-- start of DATA PROVIDED --

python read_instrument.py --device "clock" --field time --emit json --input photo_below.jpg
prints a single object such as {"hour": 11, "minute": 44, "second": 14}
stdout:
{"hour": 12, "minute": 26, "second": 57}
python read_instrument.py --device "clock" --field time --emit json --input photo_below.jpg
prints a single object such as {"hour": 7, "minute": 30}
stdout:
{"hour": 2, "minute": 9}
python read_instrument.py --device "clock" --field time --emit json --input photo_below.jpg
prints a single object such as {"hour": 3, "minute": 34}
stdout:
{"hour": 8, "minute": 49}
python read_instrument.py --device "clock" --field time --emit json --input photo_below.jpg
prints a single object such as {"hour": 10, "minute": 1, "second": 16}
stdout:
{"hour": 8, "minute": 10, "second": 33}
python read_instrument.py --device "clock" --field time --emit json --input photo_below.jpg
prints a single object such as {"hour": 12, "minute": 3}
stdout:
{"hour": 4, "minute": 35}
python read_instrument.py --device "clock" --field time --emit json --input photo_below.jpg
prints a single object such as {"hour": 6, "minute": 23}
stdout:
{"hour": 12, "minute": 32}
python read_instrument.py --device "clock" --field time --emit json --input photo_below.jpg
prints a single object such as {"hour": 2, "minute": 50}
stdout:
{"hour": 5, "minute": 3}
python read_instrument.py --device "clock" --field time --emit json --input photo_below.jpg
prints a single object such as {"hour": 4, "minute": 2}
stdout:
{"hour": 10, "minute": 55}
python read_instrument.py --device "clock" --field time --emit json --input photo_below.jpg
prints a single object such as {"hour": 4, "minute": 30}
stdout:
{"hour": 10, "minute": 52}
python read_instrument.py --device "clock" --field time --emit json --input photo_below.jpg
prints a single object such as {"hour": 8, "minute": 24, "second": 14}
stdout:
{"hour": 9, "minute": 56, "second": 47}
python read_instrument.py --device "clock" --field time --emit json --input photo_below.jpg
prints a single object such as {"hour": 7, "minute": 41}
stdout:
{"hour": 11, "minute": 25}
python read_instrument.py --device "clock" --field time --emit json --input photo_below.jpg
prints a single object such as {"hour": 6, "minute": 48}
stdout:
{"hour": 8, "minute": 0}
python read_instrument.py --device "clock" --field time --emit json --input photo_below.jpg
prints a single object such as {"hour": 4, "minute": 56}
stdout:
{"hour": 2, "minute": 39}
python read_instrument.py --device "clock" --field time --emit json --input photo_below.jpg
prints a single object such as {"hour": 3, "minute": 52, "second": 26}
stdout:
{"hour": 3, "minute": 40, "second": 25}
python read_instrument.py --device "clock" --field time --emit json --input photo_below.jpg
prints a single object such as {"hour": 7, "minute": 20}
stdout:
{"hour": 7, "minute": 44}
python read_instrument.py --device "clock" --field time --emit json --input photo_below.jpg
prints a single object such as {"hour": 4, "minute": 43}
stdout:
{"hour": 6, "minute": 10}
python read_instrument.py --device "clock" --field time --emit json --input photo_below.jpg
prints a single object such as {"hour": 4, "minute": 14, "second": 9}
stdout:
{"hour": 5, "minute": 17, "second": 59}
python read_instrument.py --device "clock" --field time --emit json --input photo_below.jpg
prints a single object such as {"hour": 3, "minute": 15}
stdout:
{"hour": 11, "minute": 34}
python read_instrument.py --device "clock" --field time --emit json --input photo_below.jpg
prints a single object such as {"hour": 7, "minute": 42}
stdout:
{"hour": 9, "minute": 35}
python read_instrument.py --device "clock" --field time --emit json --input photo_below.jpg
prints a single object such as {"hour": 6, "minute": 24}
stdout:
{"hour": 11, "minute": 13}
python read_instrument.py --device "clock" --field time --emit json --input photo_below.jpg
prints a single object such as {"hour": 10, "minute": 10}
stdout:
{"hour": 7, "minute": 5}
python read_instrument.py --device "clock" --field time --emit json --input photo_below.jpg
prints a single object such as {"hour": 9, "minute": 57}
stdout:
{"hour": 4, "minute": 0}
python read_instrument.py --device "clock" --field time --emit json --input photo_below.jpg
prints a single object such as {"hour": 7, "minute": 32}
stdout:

-- end of DATA PROVIDED --

■ GIVEN TASK
Report every line of the listing above that contains the string "second", copying each one in full.

■ ANSWER BELOW
prints a single object such as {"hour": 11, "minute": 44, "second": 14}
{"hour": 12, "minute": 26, "second": 57}
prints a single object such as {"hour": 10, "minute": 1, "second": 16}
{"hour": 8, "minute": 10, "second": 33}
prints a single object such as {"hour": 8, "minute": 24, "second": 14}
{"hour": 9, "minute": 56, "second": 47}
prints a single object such as {"hour": 3, "minute": 52, "second": 26}
{"hour": 3, "minute": 40, "second": 25}
prints a single object such as {"hour": 4, "minute": 14, "second": 9}
{"hour": 5, "minute": 17, "second": 59}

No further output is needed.